It’s also a brilliant opportunity to delve into the concept of the success of motherhood, and what being a good mother is. For the white characters in the show, it seems to be about what they can provide for their children economically. Linda is from an affluent background and she has a lot of money, while Bebe is an undocumented worker and lives in noticeably worse conditions than Linda. It’s impossible to view this without acknowledging in a 21st century context the difference of race here, as well. Yet, it is also apparent that Linda has a desperate motherly yearning for the child as well, and loves the child just as viscerally as Bebe does, and the programme doesn’t try to explain which mother is the more worthy or deserving, though the ultimate culmination is messy and distressing.

Mia and Elena’s story is the one at the show’s heart, as we explore their differing styles of mothering, though the audience is kept at arm’s length from both women at first. Both are painted as strangely unapproachable: Elena is overbearing and pushy, while Mia is guarded and prickly. While both of the characters’ neuroses are explored later, they do alienate the audience from both of the characters.

While the show takes pains to demonstrate that both Mia and Elena have their flaws and that, despite their different mothering techniques, both make the fatal flaw of deciding what is best for their children for them, the critical eye is more keenly trained upon Elena. Ultimately, her storyline is how she has found herself pressured to follow the societal expectations that are set out for her in a small suburb, and how conformity is easier than paving one’s own path.

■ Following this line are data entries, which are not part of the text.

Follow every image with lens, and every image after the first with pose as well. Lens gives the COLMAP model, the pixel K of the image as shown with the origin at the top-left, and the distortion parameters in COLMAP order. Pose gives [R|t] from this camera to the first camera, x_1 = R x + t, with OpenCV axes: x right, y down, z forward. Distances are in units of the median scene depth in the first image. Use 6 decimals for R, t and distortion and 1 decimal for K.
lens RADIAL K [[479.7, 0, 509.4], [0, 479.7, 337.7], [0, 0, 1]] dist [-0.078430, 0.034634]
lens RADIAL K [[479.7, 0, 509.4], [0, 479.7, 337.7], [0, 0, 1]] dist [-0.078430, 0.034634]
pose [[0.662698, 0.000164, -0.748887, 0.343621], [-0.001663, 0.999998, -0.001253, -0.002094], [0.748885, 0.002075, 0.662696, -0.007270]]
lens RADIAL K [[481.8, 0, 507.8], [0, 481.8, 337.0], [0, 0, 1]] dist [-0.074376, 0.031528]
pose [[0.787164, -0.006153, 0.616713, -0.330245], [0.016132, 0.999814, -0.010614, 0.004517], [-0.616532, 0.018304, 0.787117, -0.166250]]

She finds herself hemmed in by the same picket fences that she erects around her children, with dramatically combustible consequences.

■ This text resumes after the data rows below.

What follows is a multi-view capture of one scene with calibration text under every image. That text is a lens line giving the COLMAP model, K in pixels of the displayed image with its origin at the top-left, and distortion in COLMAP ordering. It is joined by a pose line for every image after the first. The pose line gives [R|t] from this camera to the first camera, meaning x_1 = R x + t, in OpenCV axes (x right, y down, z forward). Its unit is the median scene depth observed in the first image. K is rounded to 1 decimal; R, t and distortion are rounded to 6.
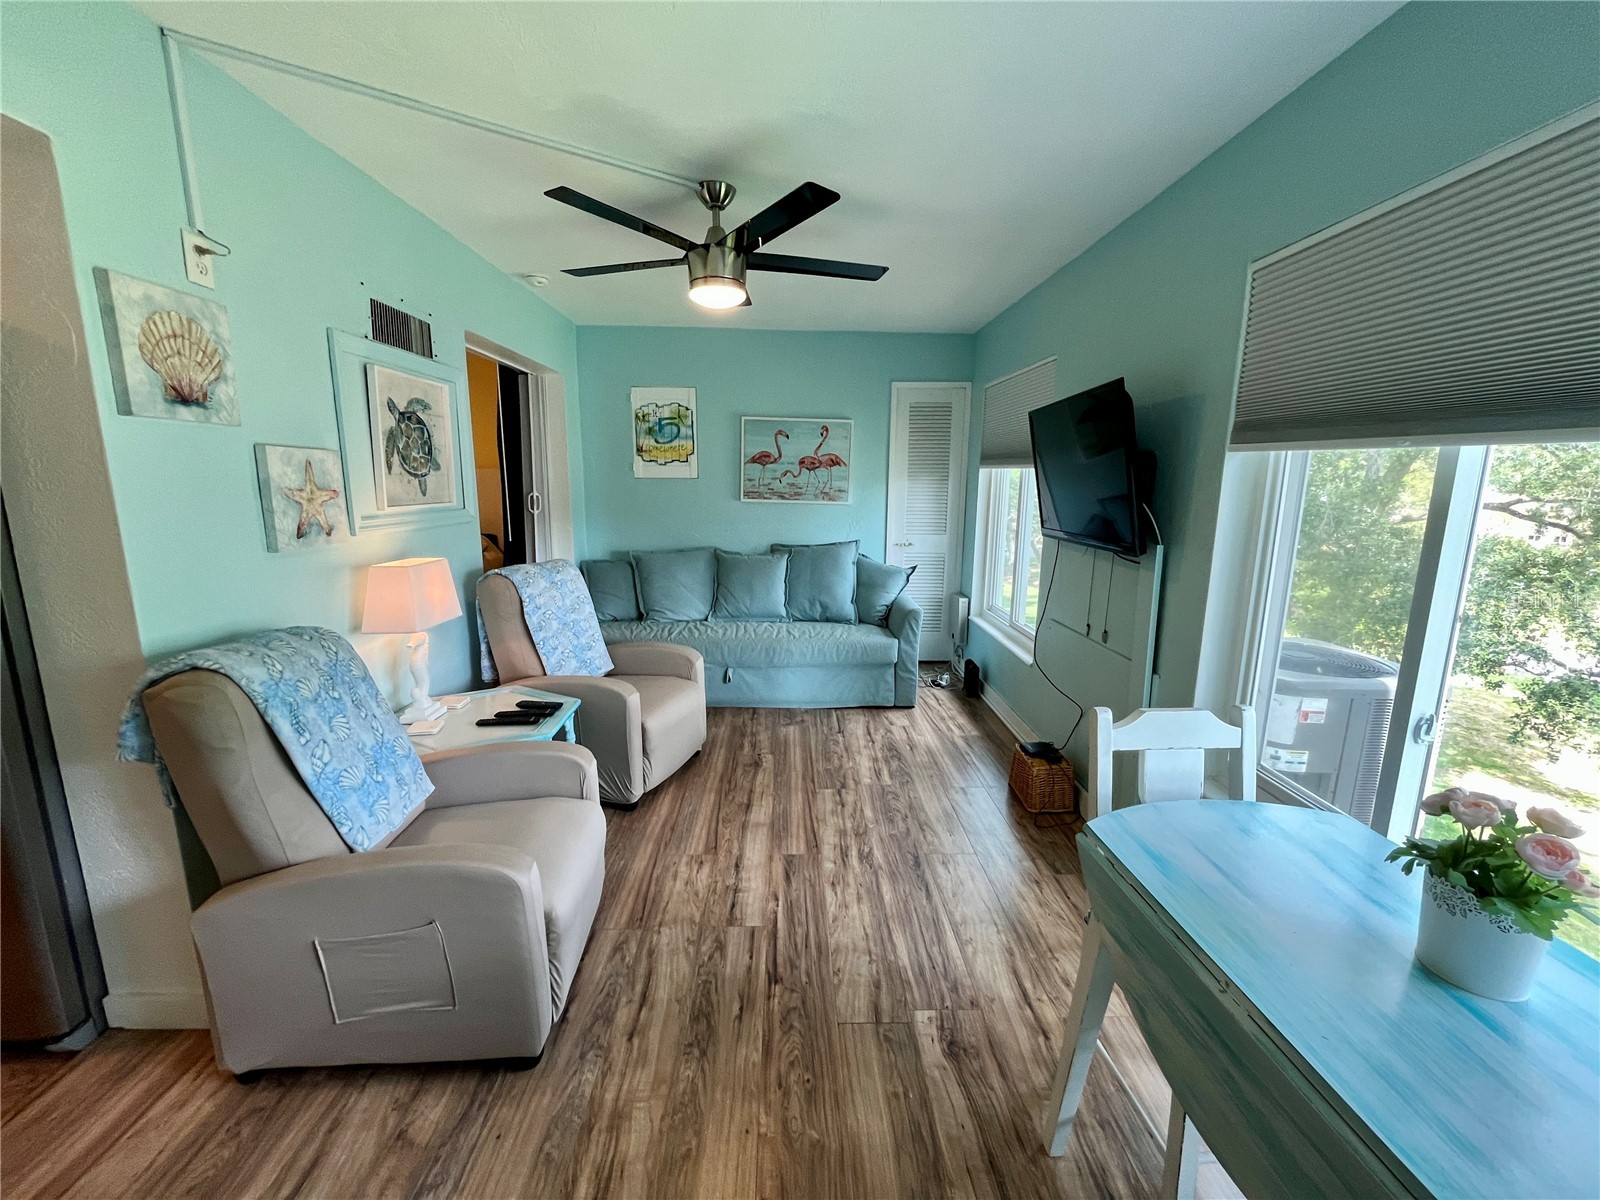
lens RADIAL K [[648.6, 0, 797.9], [0, 648.6, 599.8], [0, 0, 1]] dist [-0.001840, -0.000721]
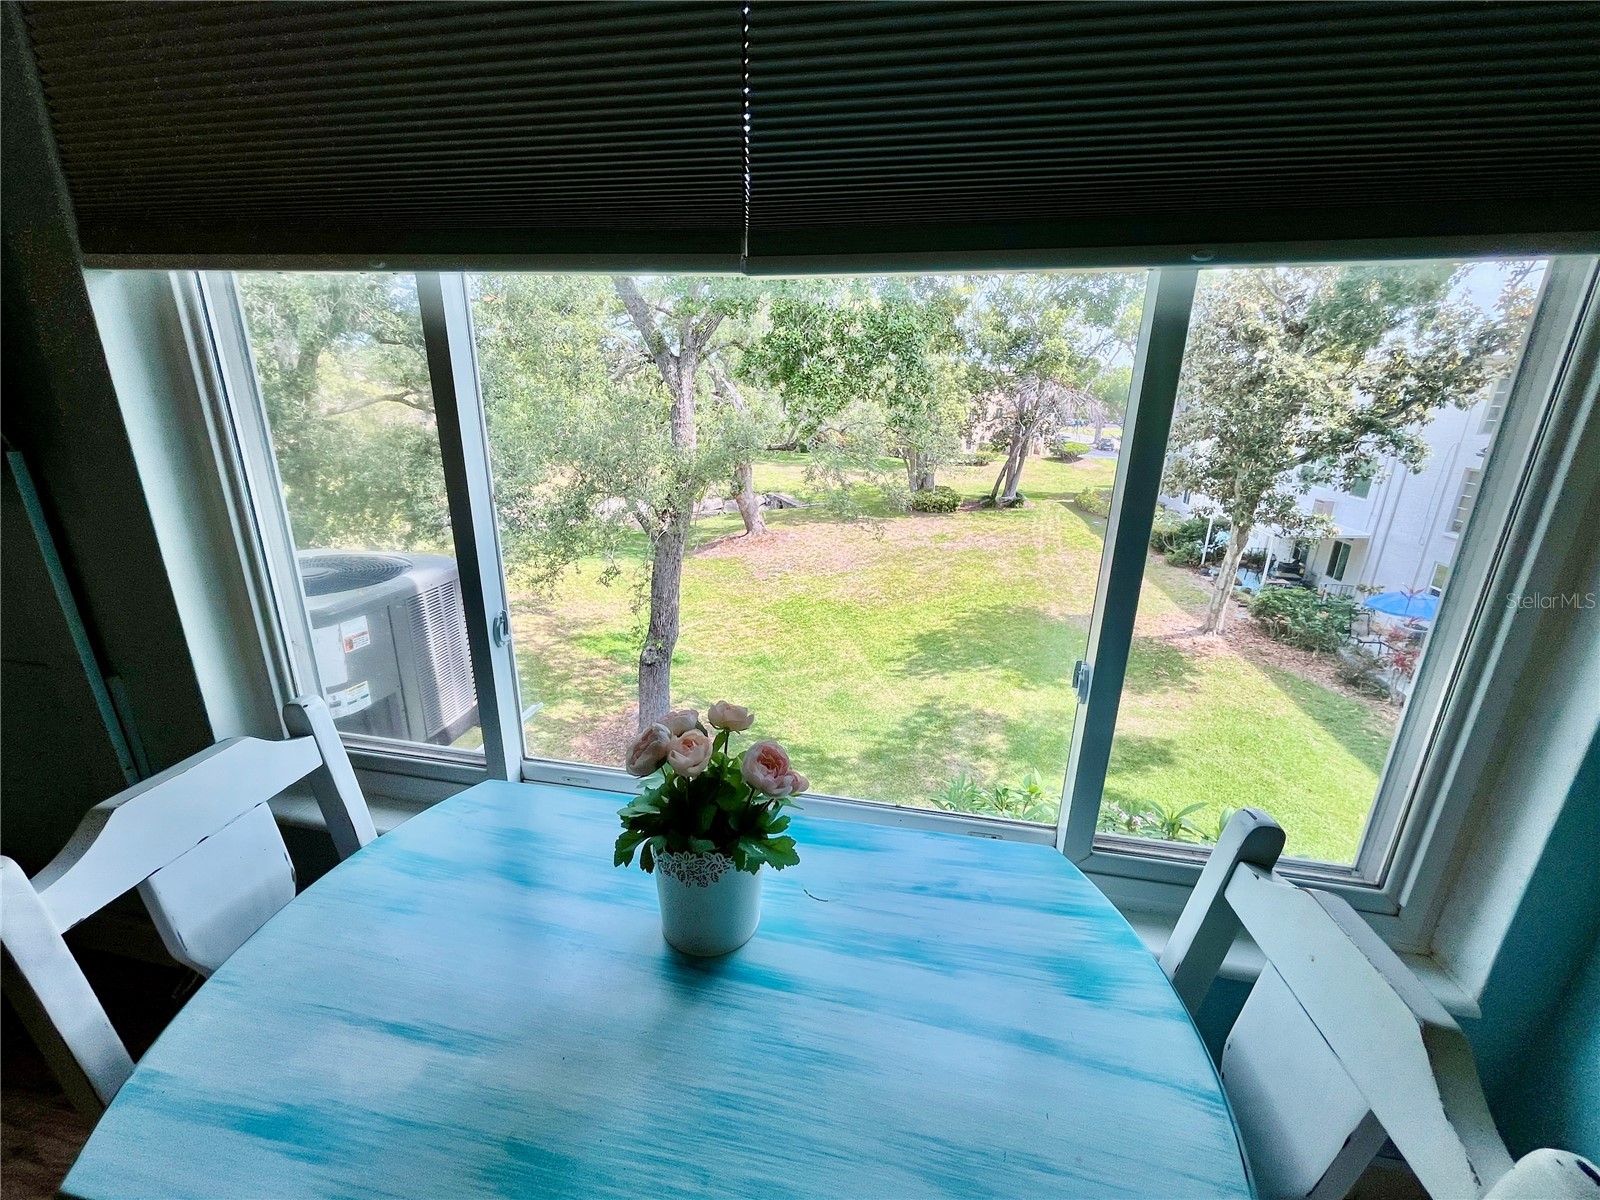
lens RADIAL K [[648.6, 0, 794.5], [0, 648.6, 602.1], [0, 0, 1]] dist [-0.001840, -0.000721]
pose [[0.212213, -0.310249, 0.926667, 0.182817], [0.163729, 0.946149, 0.279276, -0.010256], [-0.963410, 0.092457, 0.251582, 0.285521]]
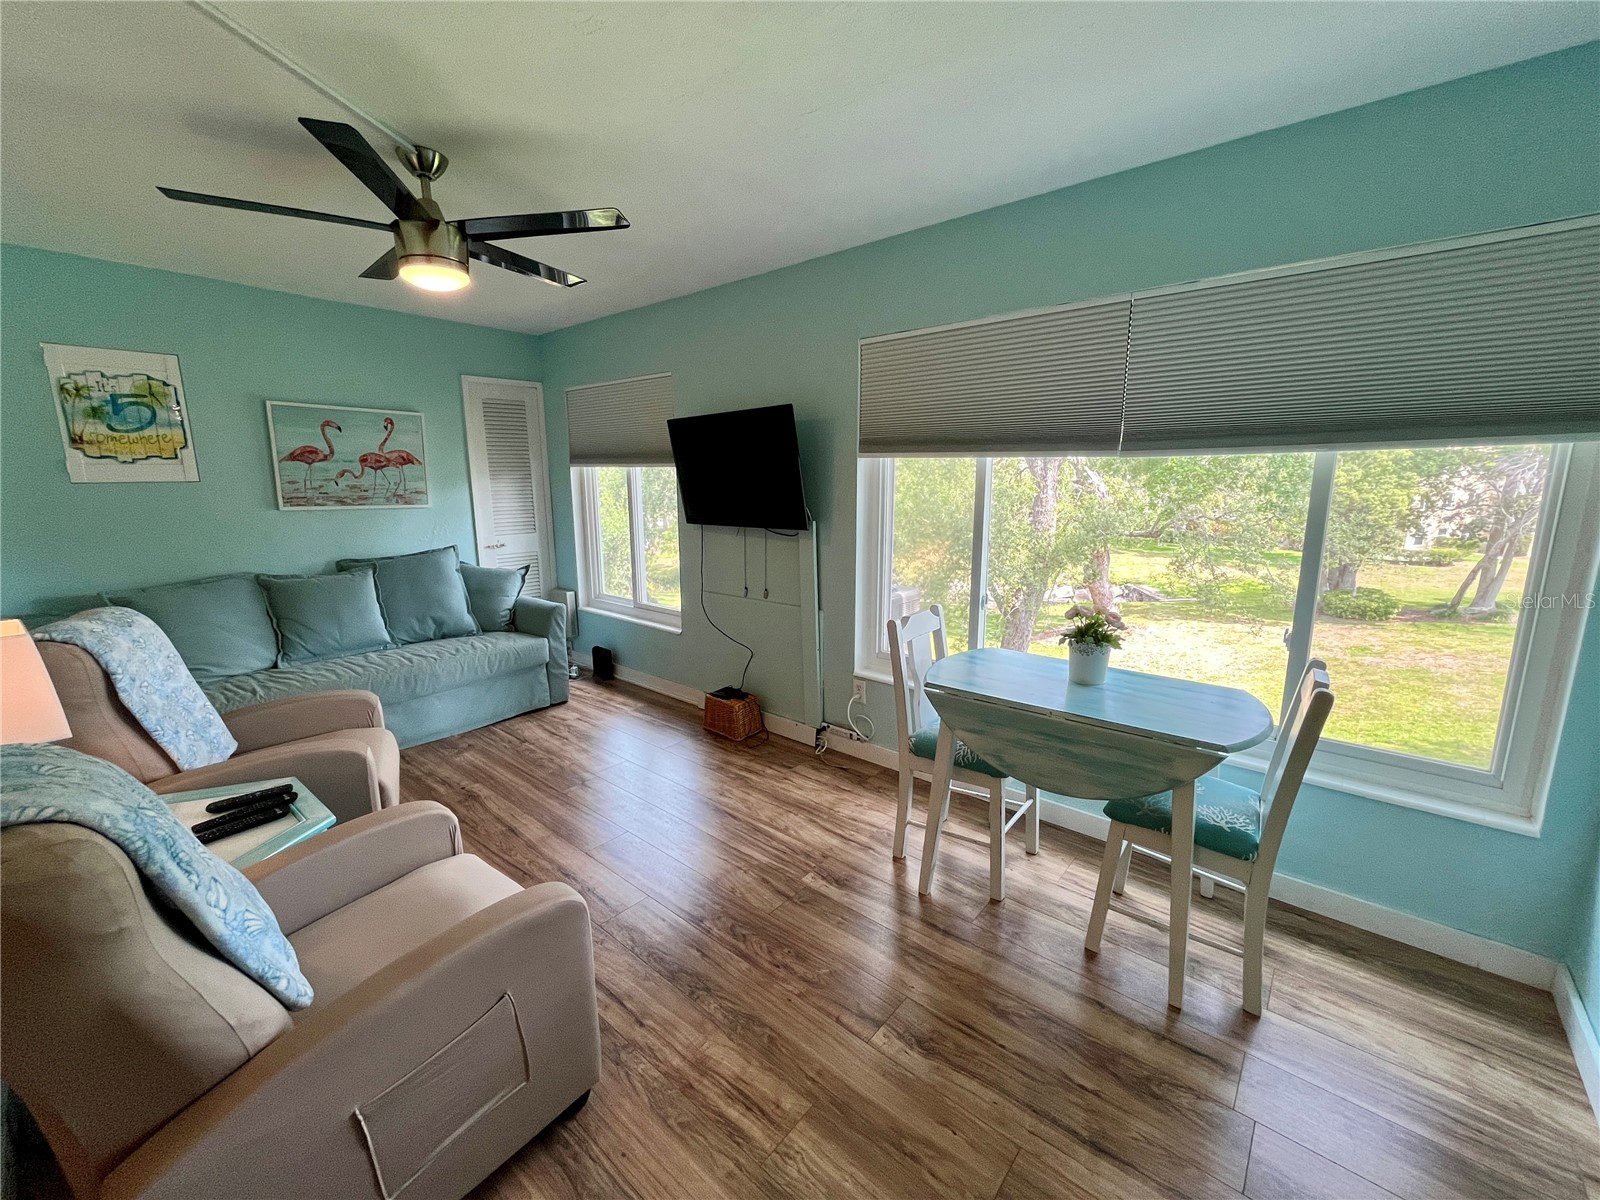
lens RADIAL K [[648.6, 0, 799.7], [0, 648.6, 598.1], [0, 0, 1]] dist [-0.001840, -0.000721]
pose [[0.662315, -0.150694, 0.733914, -0.607578], [0.148240, 0.986556, 0.068791, -0.021099], [-0.734413, 0.063234, 0.675750, 0.060817]]
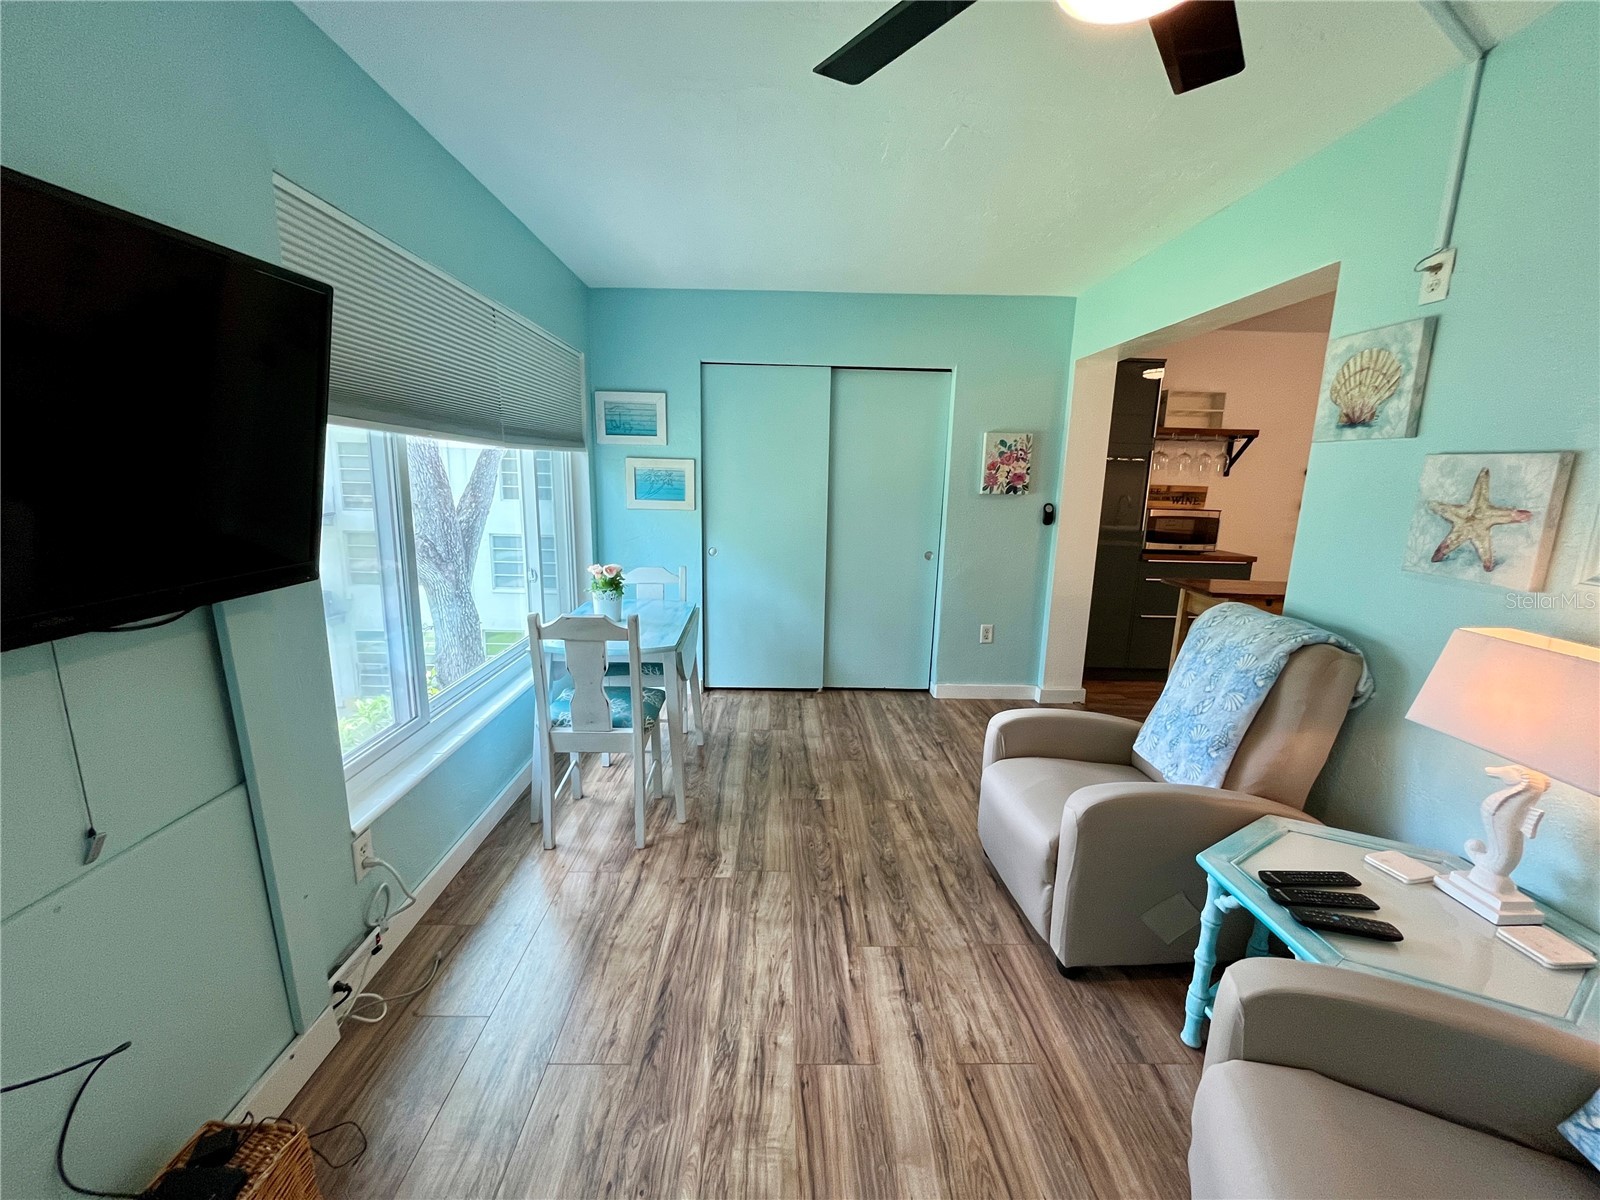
lens RADIAL K [[648.6, 0, 795.9], [0, 648.6, 593.8], [0, 0, 1]] dist [-0.001840, -0.000721]
pose [[-0.999498, -0.030227, -0.009531, 0.067348], [-0.031629, 0.931967, 0.361160, -0.320347], [-0.002034, 0.361280, -0.932455, 1.727382]]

The miniseries could have benefitted from fewer episodes. While some of the most successful and compelling scenes are the ones in which the performers are allowed to let the situation percolate and sit in the uncomfortable, charged silence, the transformation from book to series means that there are fewer question marks left for the viewer. For example, Mia’s backstory is made much more explicit within the show than in the book, as are the particulars between Elena and Izzy’s broken relationship. Elena is painted as the villain in a much more obvious way than Mia is, despite both of them making decisions on behalf of their children.

Throughout Little Fires Everywhere, there’s a simmering tension that always feels in danger of breaking and shattering the facade of perfection, though rarely actually peeps through, which makes for an uncomfortable, gripping viewing experience, as the audience waits in anticipation for the drop in the roller coaster that ultimately never happens. Brilliantly performed and deliciously compelling, this miniseries is almost perfect drama.

Little Fires Everywhere is available to stream on Amazon Prime Video.